Hard truths about scaling data intensive applications

ramraj07 · on April 19, 2022

Was hoping for some genuine insights but left dry with generic truisms.

If anyones looking for any discussion worthy truths here are some from my experience:

1. Metrics are important but you have to find the balance between too many thresholds and too few. The only metric with a set-and-forget threshold I’ve come across is using the Kolmogorov Smirnoff test to look at changes in distribution. Otherwise the only thing that works practically is to monitor trends of factors like fill rates and unique values on log scale over time.

2. Create a UI for everything. Your RBAC, your pipeline overview, your configurator, whatever. The moment you slap a UI over something the engineers don’t need to be involved in implementation anymore.

3. The moment you have more than 2-3 people touching code and configs add an RBAc service and force everyone to modify things through a ui so you can leave an audit trail and full reversibility. Benefit, when it comes to SOc2 or whatever cert, you’re already there.

4. Focus on creating a robust configuration service as soon as possible, and start using it everywhere. Nothing should be hardcoded.

5. Some engineers are just not good with big data and data troubleshooting. That’s reality. It’s almost futile trying to onboard them on big data pipeline or product work. This correlates with an engineers ability to have a very large mental model of both the code and the data schemas which gets more complicated with data pipeline companies.

6. Airflow sucks. It’s one of those tools where it doesn’t fundamentally solve the problem it’s supposed to be solving. If you can get using astronomer or something from the beginning please do. Same for great expectations.

faizshah · on April 19, 2022

Can you expand on the metrics point, whats a decent core set of metrics to monitor on your dashboard?

Also any advice for schema versioning at scale?

dwohnitmok · on April 19, 2022

What's wrong with Great Expectations? Or Airflow for that matter?
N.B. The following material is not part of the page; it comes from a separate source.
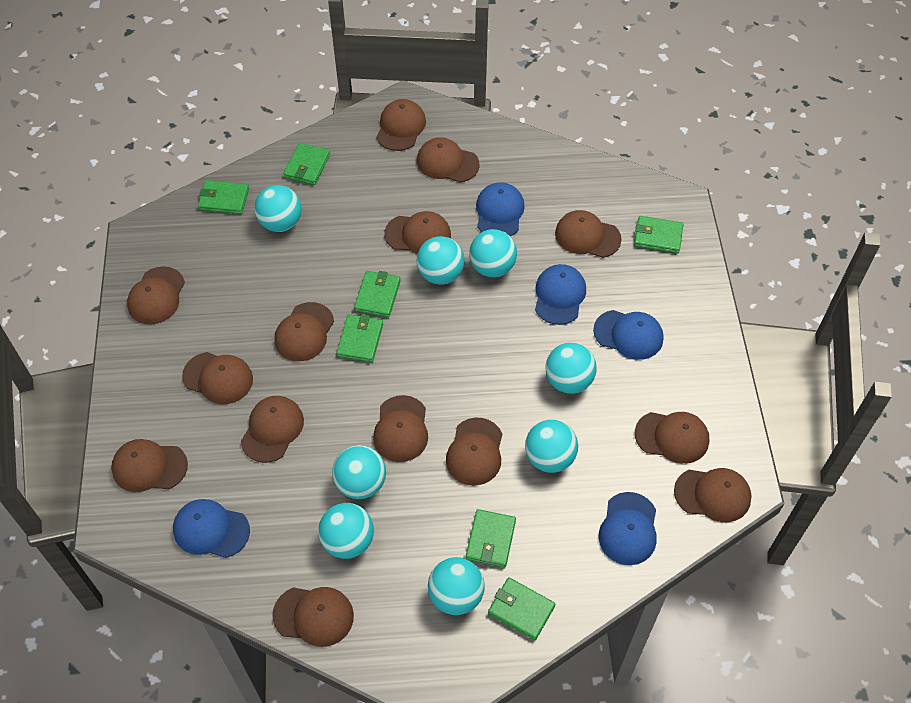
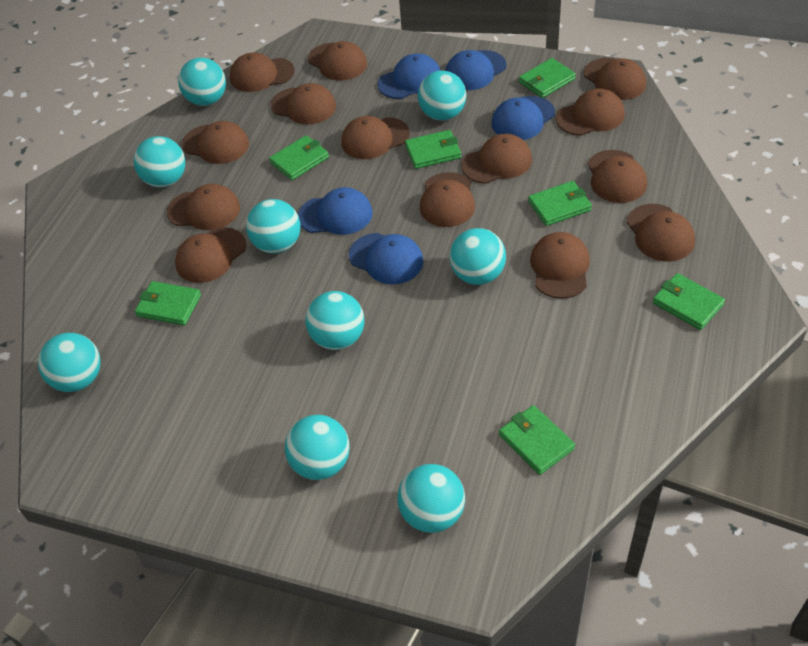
turquoise ball: 8 -> 9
ramraj07 · on April 20, 2022

Great expectations: because it’s primarily focused on thresholding based alerting which never works with messy data. Because it doesn’t actually have any advanced metrics (like the Ks test above). Because it gives very minimal actual tooling. It doesn’t graph the metrics in any meaningful way. It doesn’t offer any tools to deal with metric fatigue. If not used correctly you end up hard coding thresholds in a way that’s annoying to modify so you just start ignoring all the alerts anyway.

Airflow - you’re still left to figure out how to run a single instance of the scheduler in a HA method because if you don’t then it has lower reliability than a cronjob in a Linux machine. And given everyone moving to snowflake like models you really don’t need what airflow offers viz. workers etc. Just something to run queries in a service.

johnqian · on April 19, 2022

This is spam-tier content. Almost nothing specific to scaling data intensive applications. You could rename the article to “how to catch the squirrel in your backyard” and it’d be just as relevant.

I wonder if the upvotes were purchased or coordinated. If actual readers upvoted this, I would love to know why.

aunty_helen · on April 19, 2022

I would call it linkedin tier content. Makes non-technical people feel like they've learned something new. Like their chair just slid an extra inch towards the dev team.

As for the front page, it only takes a couple (<10) upvotes early on for something to be shoved in front of a critical mass of people.

darioush · on April 19, 2022

The one hard truth about data intensive systems:

There will be migrations and they will be bumpy.